▸ **TEXT SECTION**:
Fri Sep 13, 2013, 06:29 PM
Sep 2013

"Right Jamie? Right Lloyd?"

Note to the severely parody-impaired: the above is parody, not an actual quote. Take a deep breath.

BelgianMadCow

(5,379 posts)
5. What! You must be a follower of the "Doctrine of Occult Infallibility"
Fri Sep 13, 2013, 06:39 PM
Sep 2013
"Court documents released this week show that after its first three years of operation, the best the intelligence establishment could show the judge overseeing the program was that it had led to opening "three new preliminary investigations". This showing, noted Judge Walton in his opinion, "does not seem very significant".

If this was the best the intelligence community could put on the table when it faced the risk of judicial sanction, we can assume that all the hand-waving without hard, observable, testable facts is magician's patter, aimed to protect the fruits of a decade's worth of bureaucratic expansionism. Claims that secrecy prevents the priesthood from presenting such testable proof appeal to a doctrine of occult infallibility that we cannot afford to accept."


Also from the Guardian, "Time to tame the NSA behemoth".

Hutzpa

(11,461 posts)
13. The SHADOW Government is in complete control
Fri Sep 13, 2013, 07:10 PM
Sep 2013

that's for sure, no matter who gets elected as president they're still calling the shot, how unfortunate to
have created a monster that has gone out of control.

At this point one will have to ask if the Director of NSA is in control of this monster?

BelgianMadCow

(5,379 posts)

(Dataset excerpts)
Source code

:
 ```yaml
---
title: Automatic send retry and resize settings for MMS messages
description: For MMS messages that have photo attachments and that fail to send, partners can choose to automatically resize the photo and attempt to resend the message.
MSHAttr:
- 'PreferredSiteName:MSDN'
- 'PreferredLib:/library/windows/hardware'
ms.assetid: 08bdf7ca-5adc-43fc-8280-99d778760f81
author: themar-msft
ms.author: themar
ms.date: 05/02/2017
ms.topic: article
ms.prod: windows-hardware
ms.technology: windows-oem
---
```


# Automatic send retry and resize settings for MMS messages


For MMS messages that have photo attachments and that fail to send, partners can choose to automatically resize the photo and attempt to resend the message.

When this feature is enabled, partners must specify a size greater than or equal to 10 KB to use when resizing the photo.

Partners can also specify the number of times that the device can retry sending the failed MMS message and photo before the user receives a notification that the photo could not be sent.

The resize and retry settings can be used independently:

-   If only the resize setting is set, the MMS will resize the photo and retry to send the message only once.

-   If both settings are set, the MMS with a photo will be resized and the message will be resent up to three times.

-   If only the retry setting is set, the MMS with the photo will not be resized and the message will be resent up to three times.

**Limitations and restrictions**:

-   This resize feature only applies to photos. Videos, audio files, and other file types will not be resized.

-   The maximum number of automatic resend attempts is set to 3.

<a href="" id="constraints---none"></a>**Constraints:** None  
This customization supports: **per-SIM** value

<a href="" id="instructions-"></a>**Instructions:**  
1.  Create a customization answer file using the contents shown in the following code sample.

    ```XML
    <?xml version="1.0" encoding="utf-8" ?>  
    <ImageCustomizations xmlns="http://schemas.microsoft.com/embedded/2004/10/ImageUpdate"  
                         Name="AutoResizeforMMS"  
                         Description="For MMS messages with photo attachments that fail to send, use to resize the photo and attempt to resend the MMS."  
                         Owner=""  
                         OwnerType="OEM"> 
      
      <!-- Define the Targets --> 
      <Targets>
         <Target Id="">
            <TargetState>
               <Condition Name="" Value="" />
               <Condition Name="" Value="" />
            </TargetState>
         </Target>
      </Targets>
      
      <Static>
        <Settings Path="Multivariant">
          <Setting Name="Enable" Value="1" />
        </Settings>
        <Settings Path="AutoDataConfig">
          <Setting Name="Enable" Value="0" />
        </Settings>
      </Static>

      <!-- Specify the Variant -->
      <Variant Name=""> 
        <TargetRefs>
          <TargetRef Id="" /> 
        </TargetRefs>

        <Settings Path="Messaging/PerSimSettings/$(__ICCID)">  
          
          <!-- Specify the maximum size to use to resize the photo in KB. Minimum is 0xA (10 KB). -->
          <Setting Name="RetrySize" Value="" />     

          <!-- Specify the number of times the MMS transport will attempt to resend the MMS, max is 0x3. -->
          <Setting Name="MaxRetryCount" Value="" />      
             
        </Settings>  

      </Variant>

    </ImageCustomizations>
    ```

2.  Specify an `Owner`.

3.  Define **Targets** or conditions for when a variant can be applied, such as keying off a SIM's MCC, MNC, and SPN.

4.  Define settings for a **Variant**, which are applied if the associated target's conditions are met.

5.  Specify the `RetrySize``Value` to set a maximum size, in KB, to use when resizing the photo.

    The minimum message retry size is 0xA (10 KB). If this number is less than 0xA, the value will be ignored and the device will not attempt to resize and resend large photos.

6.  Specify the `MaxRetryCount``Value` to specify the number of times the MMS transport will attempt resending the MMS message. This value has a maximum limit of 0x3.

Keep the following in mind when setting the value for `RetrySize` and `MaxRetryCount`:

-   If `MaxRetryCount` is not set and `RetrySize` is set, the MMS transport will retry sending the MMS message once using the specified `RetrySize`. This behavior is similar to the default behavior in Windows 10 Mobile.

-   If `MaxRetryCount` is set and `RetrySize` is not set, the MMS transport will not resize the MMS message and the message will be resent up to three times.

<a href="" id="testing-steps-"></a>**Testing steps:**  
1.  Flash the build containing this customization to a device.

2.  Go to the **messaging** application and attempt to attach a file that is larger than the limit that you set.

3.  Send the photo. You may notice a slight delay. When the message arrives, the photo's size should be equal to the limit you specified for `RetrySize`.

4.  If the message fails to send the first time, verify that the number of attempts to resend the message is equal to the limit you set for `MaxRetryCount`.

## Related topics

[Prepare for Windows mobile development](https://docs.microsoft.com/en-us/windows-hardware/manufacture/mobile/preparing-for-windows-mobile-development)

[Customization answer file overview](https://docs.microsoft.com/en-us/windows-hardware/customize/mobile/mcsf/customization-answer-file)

▸ **TASK LIST**:
**1)** Answer these questions about the forum thread:
(a) According to the quoted court documents, what had the program led to after its first three years of operation?
(b) What is the title of the other Guardian piece the thread mentions?
(c) How many posts are shown for Hutzpa?
**2)** Transcribe the forum thread from "If this was" up to and including "(11,461 posts)".

▸ **WRITTEN ANSWERS**:
**1)**
(a) It had led to opening "three new preliminary investigations."
(b) "Time to tame the NSA behemoth"
(c) 11,461 posts

**2)**
If this was the best the intelligence community could put on the table when it faced the risk of judicial sanction, we can assume that all the hand-waving without hard, observable, testable facts is magician's patter, aimed to protect the fruits of a decade's worth of bureaucratic expansionism. Claims that secrecy prevents the priesthood from presenting such testable proof appeal to a doctrine of occult infallibility that we cannot afford to accept."


Also from the Guardian, "Time to tame the NSA behemoth".

Hutzpa

(11,461 posts)